• **AIM OF THE TASK**: For every line in the records below that holds "area", make a copy.

• **SUPPLIED DATA**:
#####

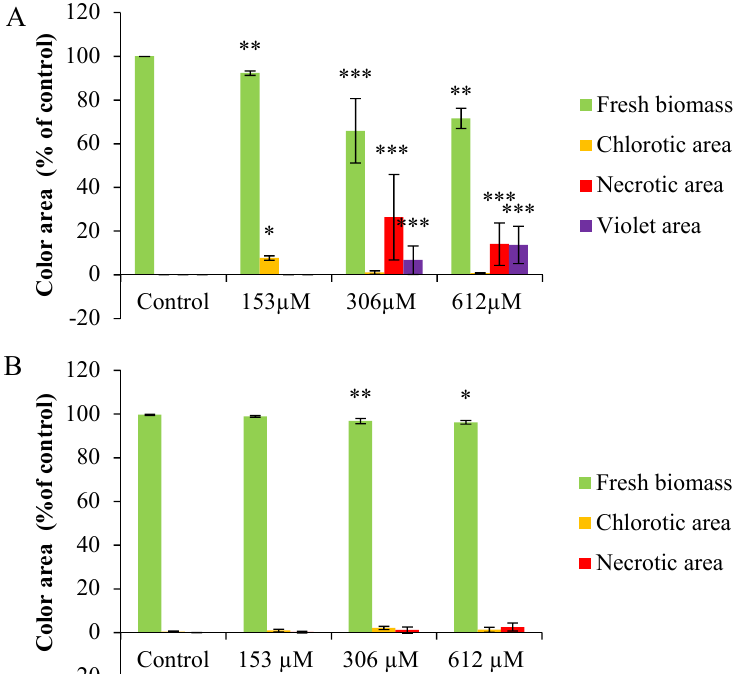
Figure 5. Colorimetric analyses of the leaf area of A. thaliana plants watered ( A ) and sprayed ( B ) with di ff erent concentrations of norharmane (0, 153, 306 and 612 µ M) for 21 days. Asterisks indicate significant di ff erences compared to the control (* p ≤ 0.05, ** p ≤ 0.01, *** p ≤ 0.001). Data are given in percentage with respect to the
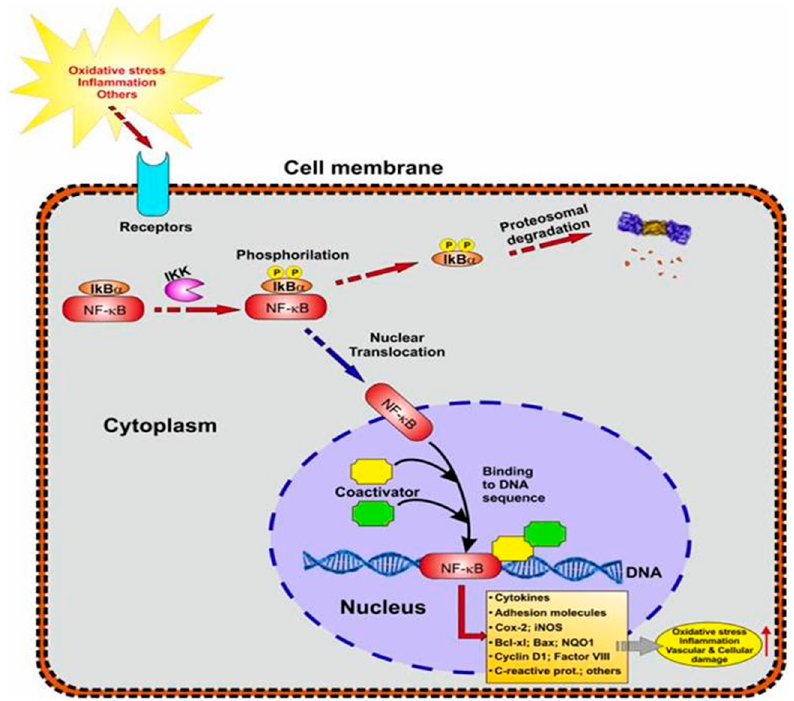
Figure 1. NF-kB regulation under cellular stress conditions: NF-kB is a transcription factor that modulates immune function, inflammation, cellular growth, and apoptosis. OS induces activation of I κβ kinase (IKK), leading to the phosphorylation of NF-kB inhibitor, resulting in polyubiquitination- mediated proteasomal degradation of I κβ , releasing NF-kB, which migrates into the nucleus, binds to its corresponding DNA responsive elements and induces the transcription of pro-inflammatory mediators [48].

#####

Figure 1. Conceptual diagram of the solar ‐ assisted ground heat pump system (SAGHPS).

#####

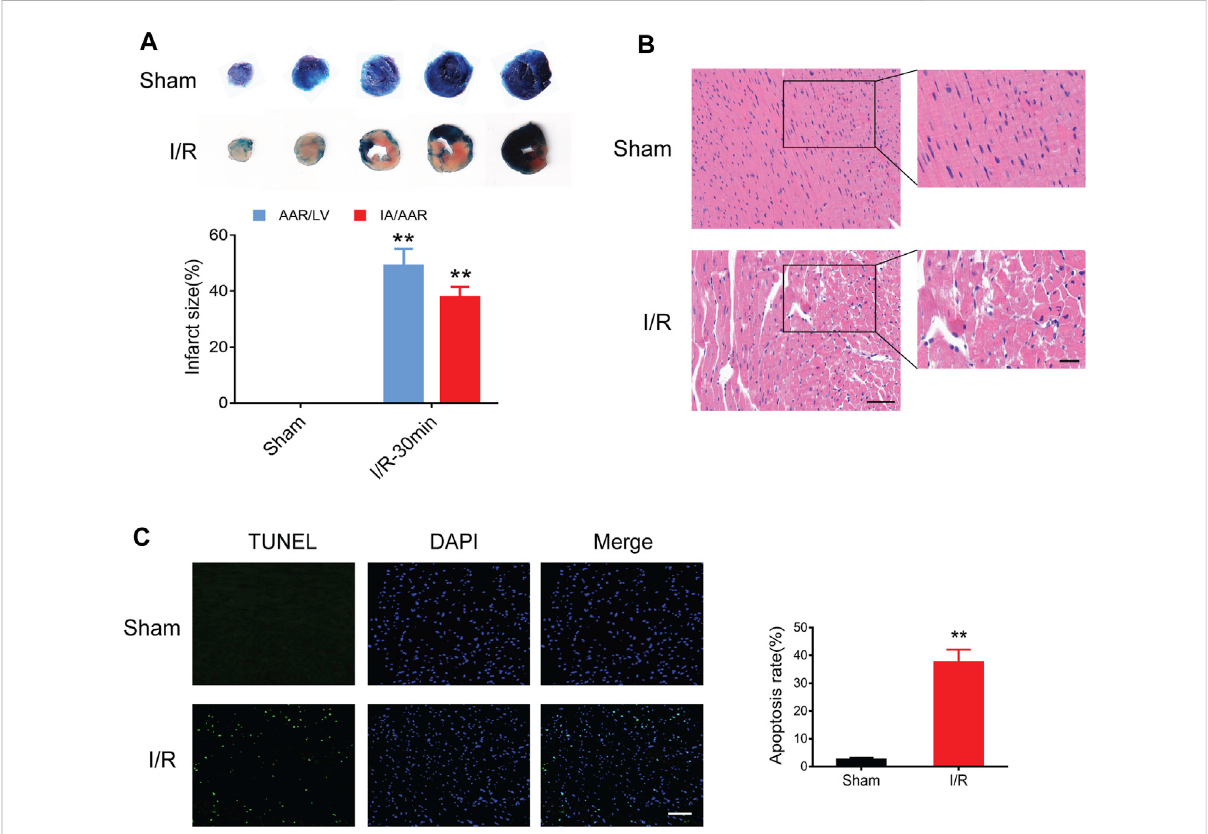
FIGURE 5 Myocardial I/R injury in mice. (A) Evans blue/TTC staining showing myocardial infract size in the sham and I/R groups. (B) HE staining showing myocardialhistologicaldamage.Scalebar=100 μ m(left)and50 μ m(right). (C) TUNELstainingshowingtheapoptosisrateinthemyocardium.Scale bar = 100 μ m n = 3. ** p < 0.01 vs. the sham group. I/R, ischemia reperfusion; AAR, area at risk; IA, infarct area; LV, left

#####

• **ANSWER SPACE**:
Figure 5. Colorimetric analyses of the leaf area of A. thaliana plants watered ( A ) and sprayed ( B ) with di ff erent concentrations of norharmane (0, 153, 306 and 612 µ M) for 21 days. Asterisks indicate significant di ff erences compared to the control (* p ≤ 0.05, ** p ≤ 0.01, *** p ≤ 0.001). Data are given in percentage with respect to the
FIGURE 5 Myocardial I/R injury in mice. (A) Evans blue/TTC staining showing myocardial infract size in the sham and I/R groups. (B) HE staining showing myocardialhistologicaldamage.Scalebar=100 μ m(left)and50 μ m(right). (C) TUNELstainingshowingtheapoptosisrateinthemyocardium.Scale bar = 100 μ m n = 3. ** p < 0.01 vs. the sham group. I/R, ischemia reperfusion; AAR, area at risk; IA, infarct area; LV, left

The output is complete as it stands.